# Task to carry out:
Restate the data exactly, with nothing altered.

Dataset entries
:::::
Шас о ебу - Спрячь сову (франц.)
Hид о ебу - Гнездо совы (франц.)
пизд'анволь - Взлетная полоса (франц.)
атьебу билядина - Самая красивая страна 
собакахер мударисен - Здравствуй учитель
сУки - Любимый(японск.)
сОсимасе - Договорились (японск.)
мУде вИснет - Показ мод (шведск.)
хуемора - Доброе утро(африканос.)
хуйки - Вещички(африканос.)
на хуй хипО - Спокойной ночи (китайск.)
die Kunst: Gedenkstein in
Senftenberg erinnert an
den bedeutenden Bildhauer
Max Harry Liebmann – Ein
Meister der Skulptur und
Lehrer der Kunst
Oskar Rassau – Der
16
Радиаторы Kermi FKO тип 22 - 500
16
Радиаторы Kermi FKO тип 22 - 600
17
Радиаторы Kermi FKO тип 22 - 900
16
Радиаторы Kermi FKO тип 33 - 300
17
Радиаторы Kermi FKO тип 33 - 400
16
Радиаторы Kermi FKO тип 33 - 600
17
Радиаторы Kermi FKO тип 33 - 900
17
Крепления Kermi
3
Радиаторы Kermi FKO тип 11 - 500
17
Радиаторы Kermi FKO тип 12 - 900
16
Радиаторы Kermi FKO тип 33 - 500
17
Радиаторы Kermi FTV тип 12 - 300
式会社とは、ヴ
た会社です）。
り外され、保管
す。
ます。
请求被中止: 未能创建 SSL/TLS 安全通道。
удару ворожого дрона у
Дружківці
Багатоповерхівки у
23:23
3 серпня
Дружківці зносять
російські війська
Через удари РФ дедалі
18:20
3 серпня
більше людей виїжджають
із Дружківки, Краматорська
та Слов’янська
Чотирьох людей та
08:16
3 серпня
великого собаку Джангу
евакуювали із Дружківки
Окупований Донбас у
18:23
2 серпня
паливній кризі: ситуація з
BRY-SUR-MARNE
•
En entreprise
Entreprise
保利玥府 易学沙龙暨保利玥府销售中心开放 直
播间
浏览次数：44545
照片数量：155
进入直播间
:::::
# Solved exercise:
Шас о ебу - Спрячь сову (франц.)
Hид о ебу - Гнездо совы (франц.)
пизд'анволь - Взлетная полоса (франц.)
атьебу билядина - Самая красивая страна 
собакахер мударисен - Здравствуй учитель
сУки - Любимый(японск.)
сОсимасе - Договорились (японск.)
мУде вИснет - Показ мод (шведск.)
хуемора - Доброе утро(африканос.)
хуйки - Вещички(африканос.)
на хуй хипО - Спокойной ночи (китайск.)
die Kunst: Gedenkstein in
Senftenberg erinnert an
den bedeutenden Bildhauer
Max Harry Liebmann – Ein
Meister der Skulptur und
Lehrer der Kunst
Oskar Rassau – Der
16
Радиаторы Kermi FKO тип 22 - 500
16
Радиаторы Kermi FKO тип 22 - 600
17
Радиаторы Kermi FKO тип 22 - 900
16
Радиаторы Kermi FKO тип 33 - 300
17
Радиаторы Kermi FKO тип 33 - 400
16
Радиаторы Kermi FKO тип 33 - 600
17
Радиаторы Kermi FKO тип 33 - 900
17
Крепления Kermi
3
Радиаторы Kermi FKO тип 11 - 500
17
Радиаторы Kermi FKO тип 12 - 900
16
Радиаторы Kermi FKO тип 33 - 500
17
Радиаторы Kermi FTV тип 12 - 300
式会社とは、ヴ
た会社です）。
り外され、保管
す。
ます。
请求被中止: 未能创建 SSL/TLS 安全通道。
удару ворожого дрона у
Дружківці
Багатоповерхівки у
23:23
3 серпня
Дружківці зносять
російські війська
Через удари РФ дедалі
18:20
3 серпня
більше людей виїжджають
із Дружківки, Краматорська
та Слов’янська
Чотирьох людей та
08:16
3 серпня
великого собаку Джангу
евакуювали із Дружківки
Окупований Донбас у
18:23
2 серпня
паливній кризі: ситуація з
BRY-SUR-MARNE
•
En entreprise
Entreprise
保利玥府 易学沙龙暨保利玥府销售中心开放 直
播间
浏览次数：44545
照片数量：155
进入直播间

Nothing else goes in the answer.